Было ещё одно очень существенное обстоятельство, которое могло повлиять на грядущую защиту. Сергей сумел раздобыть список секретных агентов московской охранки, начиная с десятых годов и вплоть до февраля 1917 года. Список был куплен у какого-то пропойцы за символическую сумму в 30 рублей. Это была очень ценная находка. Ничего подобного в архивах не сохранилось: во время Февральской революции все списки секретных агентов были уничтожены. Сергею удалось установить подлинность приобретённого списка: в Городце им был найден некто Кошельков, почтенный старец, в молодые годы работавший на охранку. Судя по всему, институтские коллеги узнали об этой сенсационной находке. Кисловский, возглавлявший Учёный совет института, захотел использовать этот список в своей докторской диссертации и через Климука попросил Сергея уступить ему уникальный документ.

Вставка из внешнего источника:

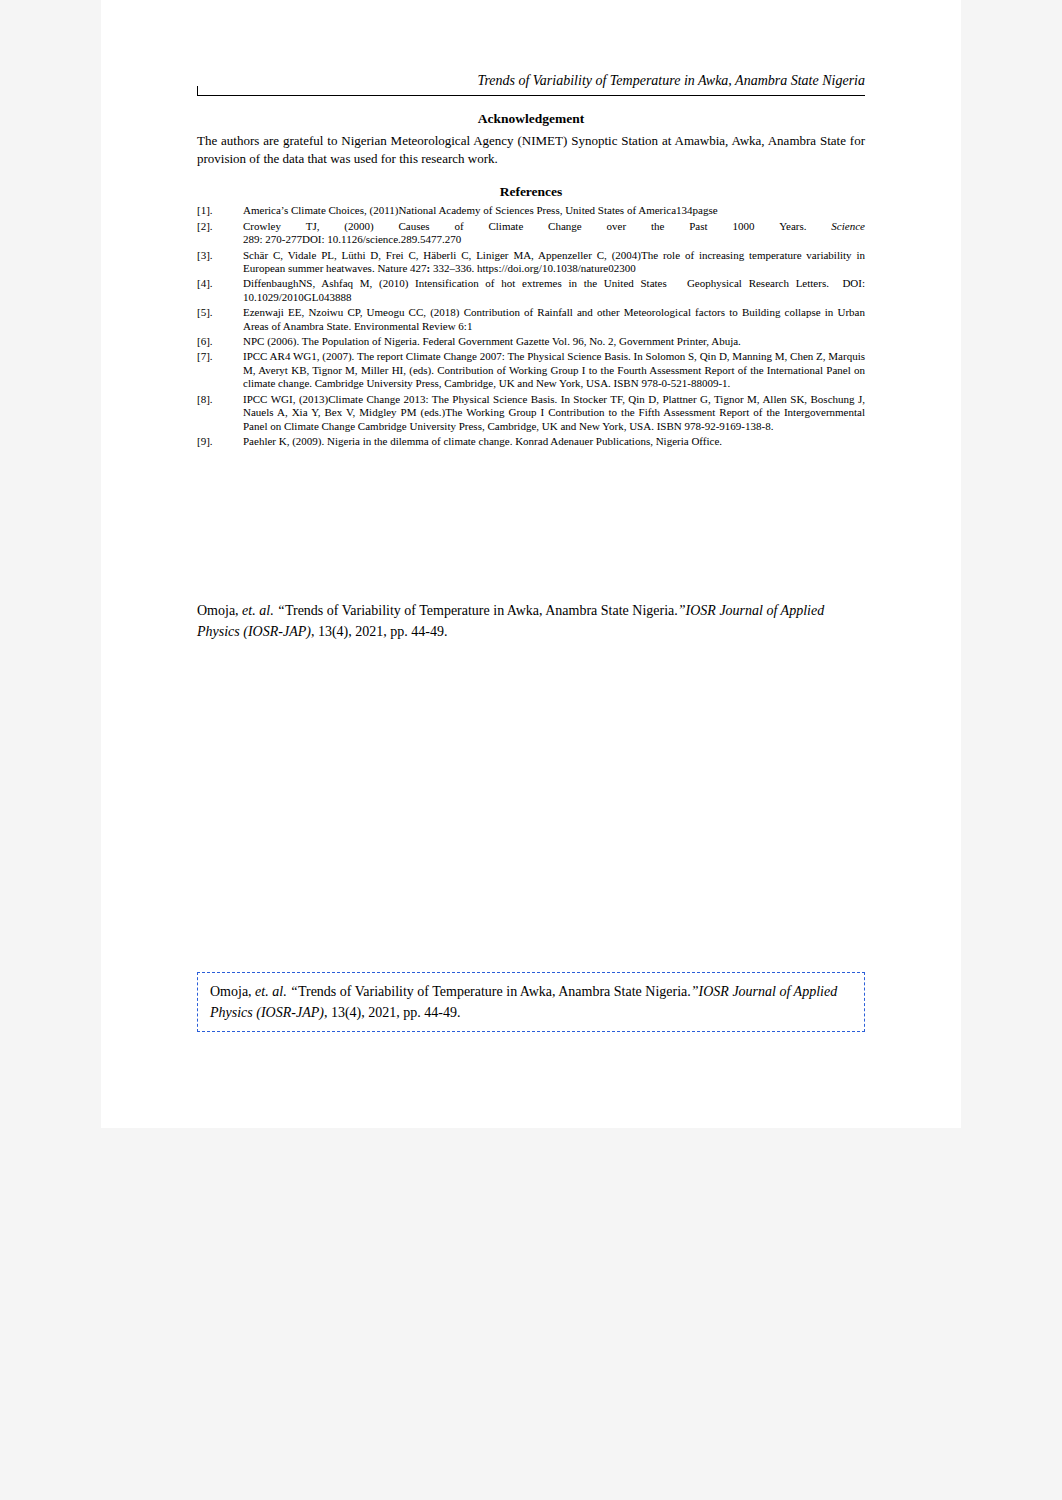Trends of Variability of Temperature in Awka, Anambra State Nigeria
Acknowledgement
The authors are grateful to Nigerian Meteorological Agency (NIMET) Synoptic Station at Amawbia, Awka, Anambra State for provision of the data that was used for this research work.
References
| [1]. | America’s Climate Choices, (2011)National Academy of Sciences Press, United States of America134pagse |
| [2]. | Crowley TJ, (2000) Causes of Climate Change over the Past 1000 Years. Science 289: 270-277DOI: 10.1126/science.289.5477.270 |
| [3]. | Schär C, Vidale PL, Lüthi D, Frei C, Häberli C, Liniger MA, Appenzeller C, (2004)The role of increasing temperature variability in European summer heatwaves. Nature 427 : 332–336. https://doi.org/10.1038/nature02300 |
| [4]. | DiffenbaughNS, Ashfaq M, (2010) Intensification of hot extremes in the United States Geophysical Research Letters. DOI: 10.1029/2010GL043888 |
| [5]. | Ezenwaji EE, Nzoiwu CP, Umeogu CC, (2018) Contribution of Rainfall and other Meteorological factors to Building collapse in Urban Areas of Anambra State. Environmental Review 6:1 |
| [6]. | NPC (2006). The Population of Nigeria. Federal Government Gazette Vol. 96, No. 2, Government Printer, Abuja. |
| [7]. | IPCC AR4 WG1, (2007). The report Climate Change 2007: The Physical Science Basis. In Solomon S, Qin D, Manning M, Chen Z, Marquis M, Averyt KB, Tignor M, Miller HI, (eds). Contribution of Working Group I to the Fourth Assessment Report of the International Panel on climate change. Cambridge University Press, Cambridge, UK and New York, USA. ISBN 978-0-521-88009-1. |
| [8]. | IPCC WGI, (2013)Climate Change 2013: The Physical Science Basis. In Stocker TF, Qin D, Plattner G, Tignor M, Allen SK, Boschung J, Nauels A, Xia Y, Bex V, Midgley PM (eds.)The Working Group I Contribution to the Fifth Assessment Report of the Intergovernmental Panel on Climate Change Cambridge University Press, Cambridge, UK and New York, USA. ISBN 978-92-9169-138-8. |
| [9]. | Paehler K, (2009). Nigeria in the dilemma of climate change. Konrad Adenauer Publications, Nigeria Office. |
Omoja, et. al. “Trends of Variability of Temperature in Awka, Anambra State Nigeria.”IOSR Journal of Applied Physics (IOSR-JAP), 13(4), 2021, pp. 44-49.
Omoja, et. al. “Trends of Variability of Temperature in Awka, Anambra State Nigeria.”IOSR Journal of Applied Physics (IOSR-JAP), 13(4), 2021, pp. 44-49.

Сергей наотрез отказался, чем фактически поставил крест на своей защите. Кисловский был, безусловно, непорядочным человеком: он не гнушался использовать в личных целях своё исключительное положение председателя Учёного совета. Однако и поведение Сергея было в высшей степени инфантильным. Он не сумел защитить свою находку. Хотя публикация вновь выявленного источника была делом непростым, в сложившейся ситуации надо было срочно опубликовать этот документ со своими комментариями, тогда никто не смог бы использовать злополучный список в своей работе без ссылки на его публикацию. Вместо этого Сергей, который был человеком импульсивным, растрезвонил всем о своей находке. Институтские коллеги знали даже то, что списки находятся в папке с розовыми тесёмками. Сергей не поддался на шантаж Климука, за которым стоял влиятельный Кисловский, чем фактически загубил не только свою защиту, но и своё будущее в институте — свою другую жизнь в науке. На одной чаше весов лежал список секретных агентов, на другой — будущее. Конечно, список было жаль отдавать, а поддаваться шантажу — унизительно. Но жизнь требовала от Сергея взрослого поступка. В конце концов, этот список был лишь малой частью тех разнообразных подготовительных материалов, которые были собраны Сергеем для написания диссертации. Эти выписки занимали тридцать шесть толстых общих тетрадей, и на этом фоне даже очень ценный список не мог существенно сказаться на его научных исследованиях.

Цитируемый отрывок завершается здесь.